[Work request] Rewrite the data below, swapping every "segment" for "division" and leaving everything else unchanged. Leave out the pictures.

#### Input data ####

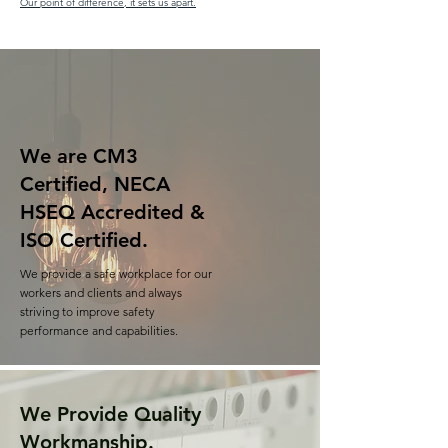
Our point of difference, it sets us apart.
We are CM3
Certified, NECA
HSEQ Accredited &
ISO Certified.
We provide a safe workplace for our
workers and clients and always
striving to improve safety
performance and capabilities.
We Provide Quality
Workmanship.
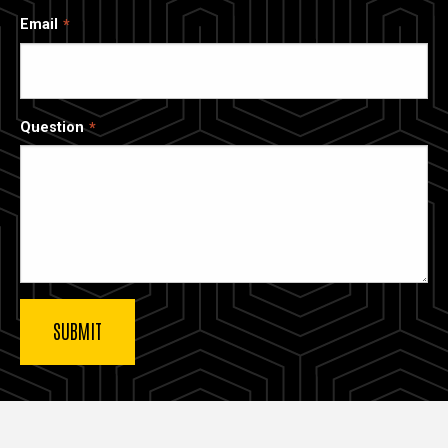
Email
Question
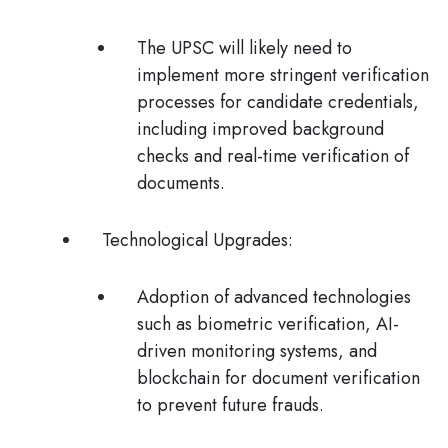
The UPSC will likely need to
implement more stringent verification
processes for candidate credentials,
including improved background
checks and real-time verification of
documents.
Technological Upgrades
:
Adoption of advanced technologies
such as biometric verification, AI-
driven monitoring systems, and
blockchain for document verification
to prevent future frauds​.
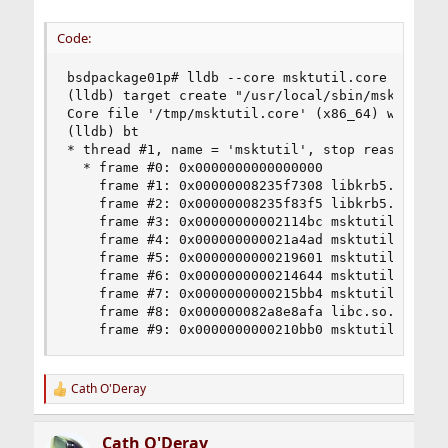
Code:
bsdpackage01p# lldb --core msktutil.core /usr/lo
(lldb) target create "/usr/local/sbin/msktutil" 
Core file '/tmp/msktutil.core' (x86_64) was load
(lldb) bt

* thread #1, name = 'msktutil', stop reason = si
  * frame #0: 0x0000000000000000

    frame #1: 0x00000008235f7308 libkrb5.so.11`_
    frame #2: 0x00000008235f83f5 libkrb5.so.11`k
    frame #3: 0x00000000002114bc msktutil`___lld
    frame #4: 0x000000000021a4ad msktutil`___lld
    frame #5: 0x0000000000219601 msktutil`___lld
    frame #6: 0x0000000000214644 msktutil`___lld
    frame #7: 0x0000000000215bb4 msktutil`___lld
    frame #8: 0x000000082a8e8afa libc.so.7`__lib
    frame #9: 0x0000000000210bb0 msktutil`___ll
Cath O'Deray
R
e
a
Cath O'Deray
c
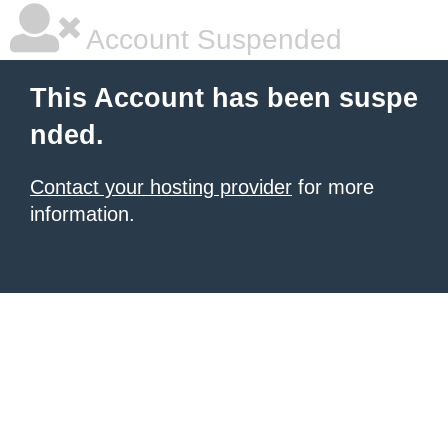
Account Suspended
This Account has been suspe
nded.
Contact your hosting provider
for more
information.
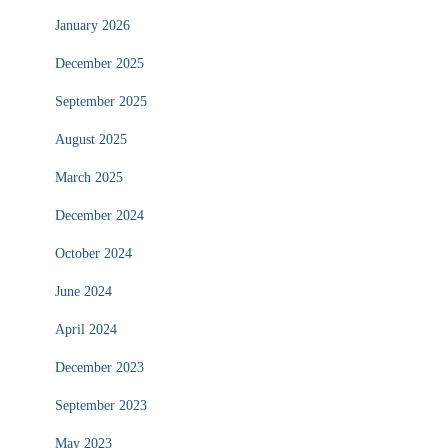
January 2026
December 2025
September 2025
August 2025
March 2025
December 2024
October 2024
June 2024
April 2024
December 2023
September 2023
May 2023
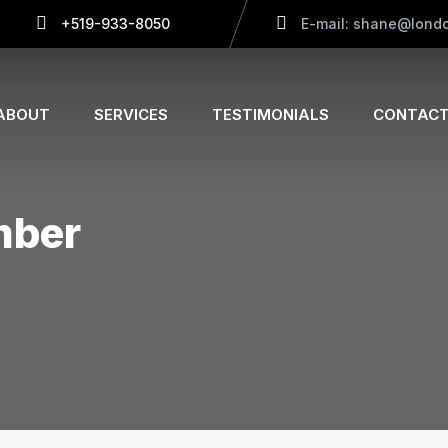
+519-933-8050
E-mail: shane@londo
ABOUT
SERVICES
TESTIMONIALS
CONTACT
mber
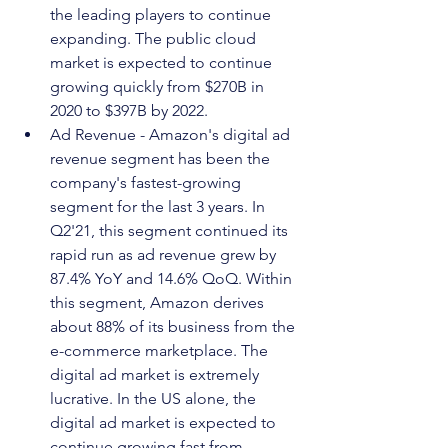
the leading players to continue 
expanding. The public cloud 
market is expected to continue 
growing quickly from $270B in 
2020 to $397B by 2022.
Ad Revenue - Amazon's digital ad 
revenue segment has been the 
company's fastest-growing 
segment for the last 3 years. In 
Q2'21, this segment continued its 
rapid run as ad revenue grew by 
87.4% YoY and 14.6% QoQ. Within 
this segment, Amazon derives 
about 88% of its business from the 
e-commerce marketplace. The 
digital ad market is extremely 
lucrative. In the US alone, the 
digital ad market is expected to 
continue growing fast from 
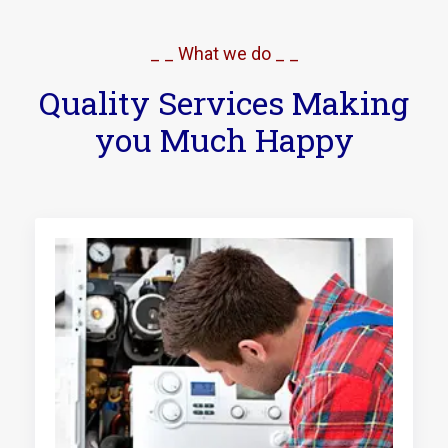
_ _ What we do _ _
Quality Services Making
you Much Happy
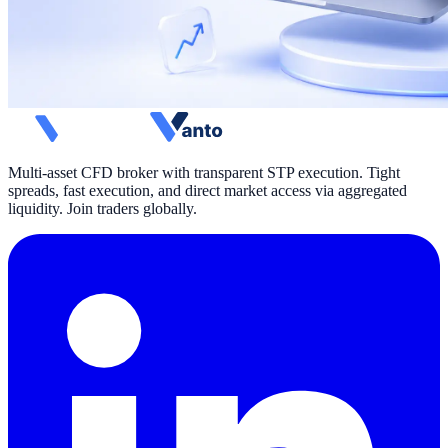
Multi-asset CFD broker with transparent STP execution. Tight
spreads, fast execution, and direct market access via aggregated
liquidity. Join traders globally.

####

[Finished task]
Our point of difference, it sets us apart.
We are CM3
Certified, NECA
HSEQ Accredited &
ISO Certified.
We provide a safe workplace for our
workers and clients and always
striving to improve safety
performance and capabilities.
We Provide Quality
Workmanship.
Email
Question
The UPSC will likely need to
implement more stringent verification
processes for candidate credentials,
including improved background
checks and real-time verification of
documents.
Technological Upgrades
:
Adoption of advanced technologies
such as biometric verification, AI-
driven monitoring systems, and
blockchain for document verification
to prevent future frauds​.
Code:
bsdpackage01p# lldb --core msktutil.core /usr/lo
(lldb) target create "/usr/local/sbin/msktutil" 
Core file '/tmp/msktutil.core' (x86_64) was load
(lldb) bt

* thread #1, name = 'msktutil', stop reason = si
  * frame #0: 0x0000000000000000

    frame #1: 0x00000008235f7308 libkrb5.so.11`_
    frame #2: 0x00000008235f83f5 libkrb5.so.11`k
    frame #3: 0x00000000002114bc msktutil`___lld
    frame #4: 0x000000000021a4ad msktutil`___lld
    frame #5: 0x0000000000219601 msktutil`___lld
    frame #6: 0x0000000000214644 msktutil`___lld
    frame #7: 0x0000000000215bb4 msktutil`___lld
    frame #8: 0x000000082a8e8afa libc.so.7`__lib
    frame #9: 0x0000000000210bb0 msktutil`___ll
Cath O'Deray
R
e
a
Cath O'Deray
c
Account Suspended
This Account has been suspe
nded.
Contact your hosting provider
for more
information.
January 2026
December 2025
September 2025
August 2025
March 2025
December 2024
October 2024
June 2024
April 2024
December 2023
September 2023
May 2023
+519-933-8050
E-mail: shane@londo
ABOUT
SERVICES
TESTIMONIALS
CONTACT
mber
the leading players to continue 
expanding. The public cloud 
market is expected to continue 
growing quickly from $270B in 
2020 to $397B by 2022.
Ad Revenue - Amazon's digital ad 
revenue division has been the 
company's fastest-growing 
division for the last 3 years. In 
Q2'21, this division continued its 
rapid run as ad revenue grew by 
87.4% YoY and 14.6% QoQ. Within 
this division, Amazon derives 
about 88% of its business from the 
e-commerce marketplace. The 
digital ad market is extremely 
lucrative. In the US alone, the 
digital ad market is expected to 
continue growing fast from 
_ _ What we do _ _
Quality Services Making
you Much Happy
Multi-asset CFD broker with transparent STP execution. Tight
spreads, fast execution, and direct market access via aggregated
liquidity. Join traders globally.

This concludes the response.